Hükümet, Japon patronların ve Japon İşverenler Federasyonu’nun isteklerini yerine getiriyor. Bunu yaparak radyasyondan etkilenmiş 100-200 kilometrekarelik alandaki insanların sorumluluğundan sıyrılmak ve maliyeti ne olursa olsun nükleer santralleri yeniden açmak istiyor. Japon demiryolu patronları da hükümete destek veriyor. Hükümet yanlısı sendikalarsa Japon halkının kafasını karıştırmak için ellerinden geleni yapıyorlar. Japon Sendikaları Konfederasyonu, hükümetin santralin etrafındaki 20-30 kilometrekarelik alan için alınmış “Acil Tahliye Bölgesidir” kararını kaldırmasını destekledi.

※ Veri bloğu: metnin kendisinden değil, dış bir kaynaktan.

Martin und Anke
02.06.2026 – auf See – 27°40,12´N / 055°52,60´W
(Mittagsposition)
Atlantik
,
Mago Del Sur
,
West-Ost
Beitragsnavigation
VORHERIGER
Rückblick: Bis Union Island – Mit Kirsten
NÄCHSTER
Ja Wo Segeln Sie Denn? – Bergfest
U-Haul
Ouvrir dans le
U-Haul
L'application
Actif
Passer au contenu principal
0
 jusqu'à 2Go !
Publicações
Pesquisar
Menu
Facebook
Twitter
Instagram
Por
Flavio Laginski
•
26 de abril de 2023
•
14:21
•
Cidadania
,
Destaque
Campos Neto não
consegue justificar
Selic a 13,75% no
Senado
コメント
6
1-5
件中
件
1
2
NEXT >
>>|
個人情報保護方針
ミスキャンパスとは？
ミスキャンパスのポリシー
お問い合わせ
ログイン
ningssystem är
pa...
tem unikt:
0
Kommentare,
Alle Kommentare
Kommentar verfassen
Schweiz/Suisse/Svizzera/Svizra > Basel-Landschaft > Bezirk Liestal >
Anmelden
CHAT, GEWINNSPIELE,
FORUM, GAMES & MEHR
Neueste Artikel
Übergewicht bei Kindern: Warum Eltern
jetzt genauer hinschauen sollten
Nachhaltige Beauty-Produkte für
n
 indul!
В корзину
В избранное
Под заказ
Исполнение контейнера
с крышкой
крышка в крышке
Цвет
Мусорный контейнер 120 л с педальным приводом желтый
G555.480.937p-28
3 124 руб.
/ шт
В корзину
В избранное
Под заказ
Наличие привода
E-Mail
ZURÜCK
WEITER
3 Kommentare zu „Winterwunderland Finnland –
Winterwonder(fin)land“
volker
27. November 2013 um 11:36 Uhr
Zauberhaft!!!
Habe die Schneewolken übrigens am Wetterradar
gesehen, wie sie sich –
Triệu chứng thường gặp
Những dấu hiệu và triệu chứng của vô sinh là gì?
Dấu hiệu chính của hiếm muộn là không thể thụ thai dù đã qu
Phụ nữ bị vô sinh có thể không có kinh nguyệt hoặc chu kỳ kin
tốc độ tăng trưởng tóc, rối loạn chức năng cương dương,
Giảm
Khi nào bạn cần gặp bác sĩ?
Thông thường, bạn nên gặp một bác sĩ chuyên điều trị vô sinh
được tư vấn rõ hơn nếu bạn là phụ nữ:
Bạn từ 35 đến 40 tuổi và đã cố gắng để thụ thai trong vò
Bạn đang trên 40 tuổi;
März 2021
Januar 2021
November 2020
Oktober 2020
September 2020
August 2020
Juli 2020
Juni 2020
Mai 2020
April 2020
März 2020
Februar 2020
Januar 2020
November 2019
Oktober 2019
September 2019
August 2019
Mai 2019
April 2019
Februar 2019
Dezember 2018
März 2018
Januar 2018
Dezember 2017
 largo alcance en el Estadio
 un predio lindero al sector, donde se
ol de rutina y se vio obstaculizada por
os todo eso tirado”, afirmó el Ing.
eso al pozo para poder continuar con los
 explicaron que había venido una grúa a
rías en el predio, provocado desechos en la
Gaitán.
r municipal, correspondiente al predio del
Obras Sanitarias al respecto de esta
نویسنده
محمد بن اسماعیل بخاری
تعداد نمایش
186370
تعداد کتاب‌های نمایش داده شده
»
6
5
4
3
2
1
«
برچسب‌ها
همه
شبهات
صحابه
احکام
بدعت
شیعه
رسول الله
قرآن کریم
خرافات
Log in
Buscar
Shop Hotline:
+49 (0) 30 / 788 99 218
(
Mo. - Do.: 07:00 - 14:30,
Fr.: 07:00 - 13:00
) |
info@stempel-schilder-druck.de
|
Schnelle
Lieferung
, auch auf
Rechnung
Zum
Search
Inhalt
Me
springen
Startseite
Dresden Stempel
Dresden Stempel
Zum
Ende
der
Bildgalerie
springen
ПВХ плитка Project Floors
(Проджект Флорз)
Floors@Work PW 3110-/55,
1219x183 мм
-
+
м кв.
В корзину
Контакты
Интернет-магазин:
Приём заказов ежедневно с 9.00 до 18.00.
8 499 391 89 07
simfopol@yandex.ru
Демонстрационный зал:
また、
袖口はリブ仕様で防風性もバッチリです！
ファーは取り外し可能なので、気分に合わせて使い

Demiryolu işçilerini radyasyon bulaşmış tren ve istasyonlarda çalışmaya zorlayan patronlara karşı mücadele eden Doro-Mito sendikası, sonunda Japon Demiryolları yönetimini önlem almaya mecbur etti. 30 kilometrekarelik alan içindeki istasyonlarda ve radyasyondan aşırı etkilenmiş trenlerde temizlik ve denetim işi durduruldu.
Japon patronları ve onların sözcüsü olan devlet, Japon işçi sınıfını ölüme sürüklüyor. Onların bu niyetlerine karşı, işçiler arasında sınıf mücadelesinin bayrağını yukarı taşıyan, mücadelenin ön saflarında yer alan ve onurlu bir direniş sergileyen Japon sınıf kardeşlerimiz de var. Onların bu onurlu direnişlerini selamlıyoruz.
Uluslararası işçi dayanışmasının gücüyle tüm nükleer santraller derhal kapatılsın!
Fukuşima çocuklarına yaşam hakkı tanınsın!